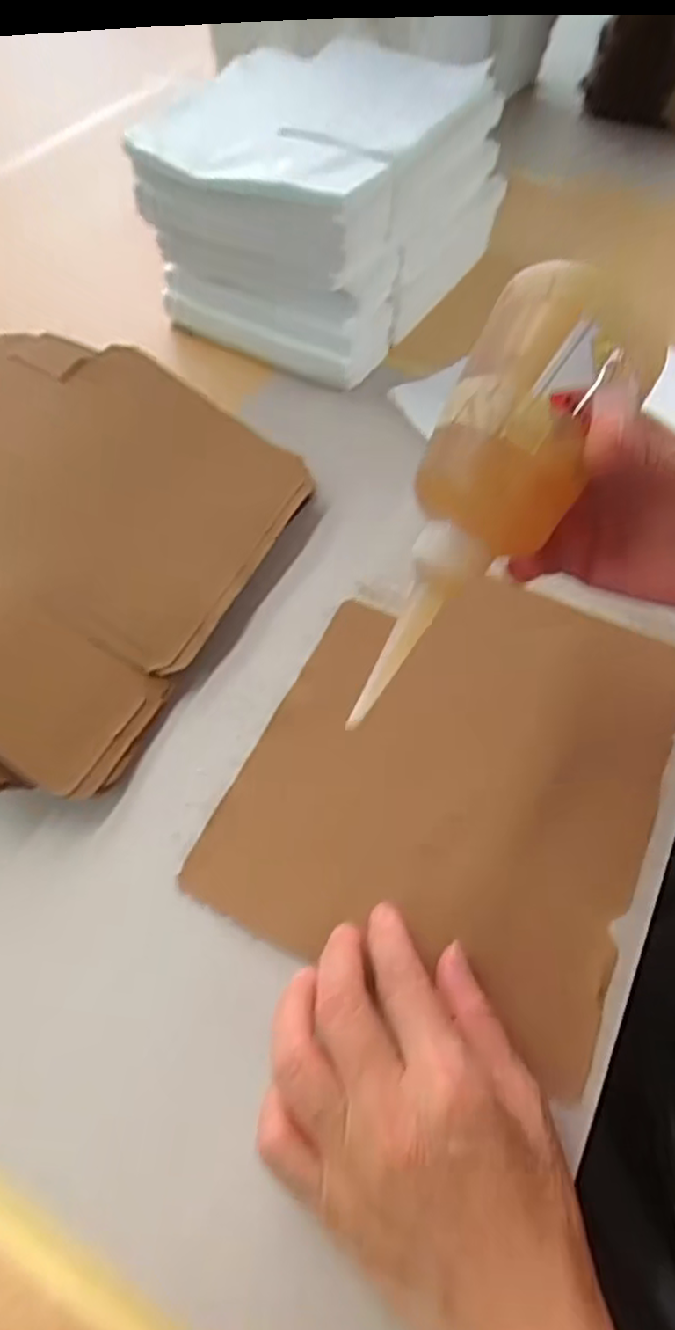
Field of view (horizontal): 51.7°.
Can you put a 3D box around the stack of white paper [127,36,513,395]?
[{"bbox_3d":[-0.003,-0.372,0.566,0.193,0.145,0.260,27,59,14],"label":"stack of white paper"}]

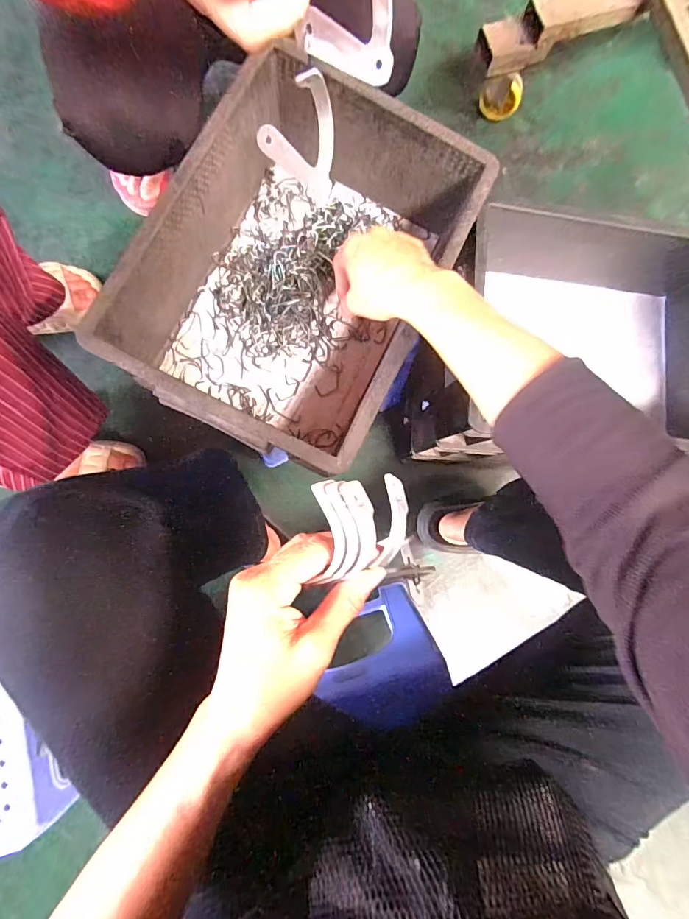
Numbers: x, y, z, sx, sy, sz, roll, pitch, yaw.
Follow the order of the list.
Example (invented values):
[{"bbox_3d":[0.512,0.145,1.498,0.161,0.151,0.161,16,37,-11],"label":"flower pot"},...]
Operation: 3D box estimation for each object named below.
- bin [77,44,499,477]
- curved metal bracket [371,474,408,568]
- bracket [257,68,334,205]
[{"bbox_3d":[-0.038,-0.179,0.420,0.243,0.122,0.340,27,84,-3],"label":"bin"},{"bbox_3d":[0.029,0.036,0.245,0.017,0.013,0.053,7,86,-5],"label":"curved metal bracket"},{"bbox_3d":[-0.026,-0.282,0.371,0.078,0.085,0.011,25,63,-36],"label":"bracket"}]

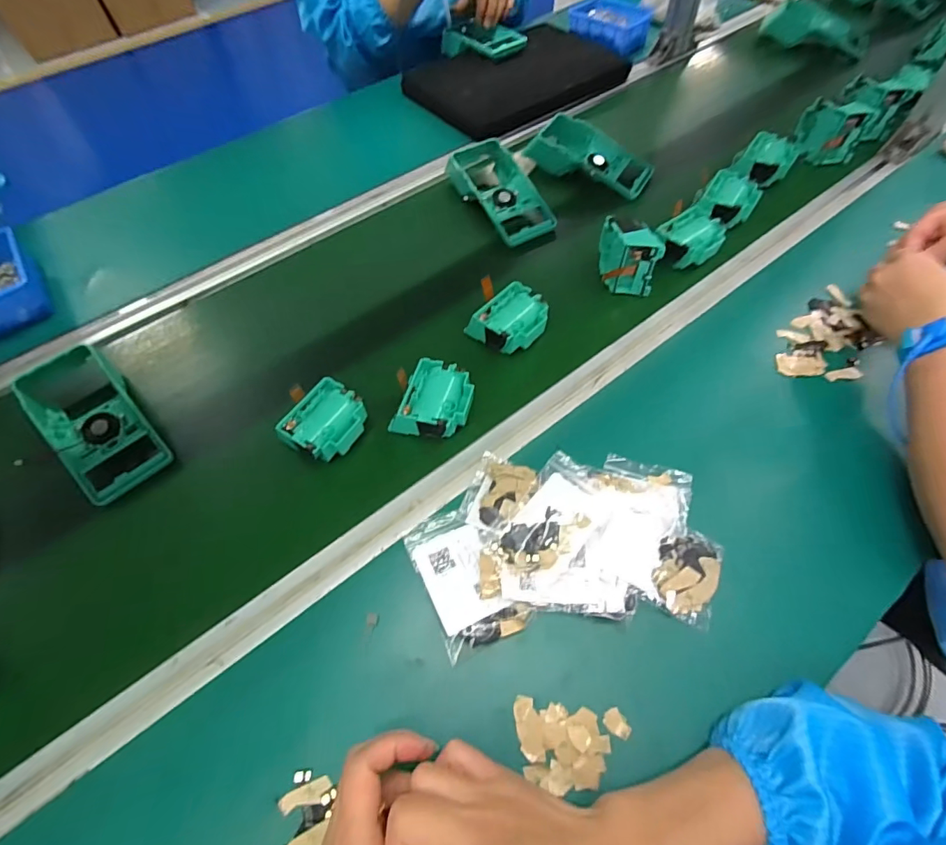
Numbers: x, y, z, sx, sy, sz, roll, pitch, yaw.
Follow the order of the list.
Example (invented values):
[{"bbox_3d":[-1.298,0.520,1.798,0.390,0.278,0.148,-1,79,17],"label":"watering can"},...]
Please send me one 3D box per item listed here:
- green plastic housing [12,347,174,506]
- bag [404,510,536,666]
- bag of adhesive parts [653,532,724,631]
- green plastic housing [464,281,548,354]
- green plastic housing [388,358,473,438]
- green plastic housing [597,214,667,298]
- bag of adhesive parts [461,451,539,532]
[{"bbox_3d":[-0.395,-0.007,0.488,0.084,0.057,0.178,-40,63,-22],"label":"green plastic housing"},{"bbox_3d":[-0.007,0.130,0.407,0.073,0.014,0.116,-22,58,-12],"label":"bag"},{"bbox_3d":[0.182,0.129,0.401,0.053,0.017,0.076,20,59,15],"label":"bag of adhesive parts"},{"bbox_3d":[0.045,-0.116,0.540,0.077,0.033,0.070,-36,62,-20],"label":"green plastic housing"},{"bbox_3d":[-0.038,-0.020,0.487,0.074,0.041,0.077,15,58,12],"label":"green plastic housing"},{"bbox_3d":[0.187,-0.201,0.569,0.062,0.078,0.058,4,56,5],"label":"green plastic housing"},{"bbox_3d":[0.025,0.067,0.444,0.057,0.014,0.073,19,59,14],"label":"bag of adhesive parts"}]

Work order
Reproduce all of the entries exactly as they appear, though any picture they include must be omitted.

Completed task
Field of view (horizontal): 51.7°.
Can you put a 3D box around the stack of white paper [127,36,513,395]?
[{"bbox_3d":[-0.003,-0.372,0.566,0.193,0.145,0.260,27,59,14],"label":"stack of white paper"}]

Numbers: x, y, z, sx, sy, sz, roll, pitch, yaw.
Follow the order of the list.
Example (invented values):
[{"bbox_3d":[0.512,0.145,1.498,0.161,0.151,0.161,16,37,-11],"label":"flower pot"},...]
Operation: 3D box estimation for each object named below.
- bin [77,44,499,477]
- curved metal bracket [371,474,408,568]
- bracket [257,68,334,205]
[{"bbox_3d":[-0.038,-0.179,0.420,0.243,0.122,0.340,27,84,-3],"label":"bin"},{"bbox_3d":[0.029,0.036,0.245,0.017,0.013,0.053,7,86,-5],"label":"curved metal bracket"},{"bbox_3d":[-0.026,-0.282,0.371,0.078,0.085,0.011,25,63,-36],"label":"bracket"}]

Numbers: x, y, z, sx, sy, sz, roll, pitch, yaw.
Follow the order of the list.
Example (invented values):
[{"bbox_3d":[-1.298,0.520,1.798,0.390,0.278,0.148,-1,79,17],"label":"watering can"},...]
Please send me one 3D box per item listed here:
- green plastic housing [12,347,174,506]
- bag [404,510,536,666]
- bag of adhesive parts [653,532,724,631]
- green plastic housing [464,281,548,354]
- green plastic housing [388,358,473,438]
- green plastic housing [597,214,667,298]
- bag of adhesive parts [461,451,539,532]
[{"bbox_3d":[-0.395,-0.007,0.488,0.084,0.057,0.178,-40,63,-22],"label":"green plastic housing"},{"bbox_3d":[-0.007,0.130,0.407,0.073,0.014,0.116,-22,58,-12],"label":"bag"},{"bbox_3d":[0.182,0.129,0.401,0.053,0.017,0.076,20,59,15],"label":"bag of adhesive parts"},{"bbox_3d":[0.045,-0.116,0.540,0.077,0.033,0.070,-36,62,-20],"label":"green plastic housing"},{"bbox_3d":[-0.038,-0.020,0.487,0.074,0.041,0.077,15,58,12],"label":"green plastic housing"},{"bbox_3d":[0.187,-0.201,0.569,0.062,0.078,0.058,4,56,5],"label":"green plastic housing"},{"bbox_3d":[0.025,0.067,0.444,0.057,0.014,0.073,19,59,14],"label":"bag of adhesive parts"}]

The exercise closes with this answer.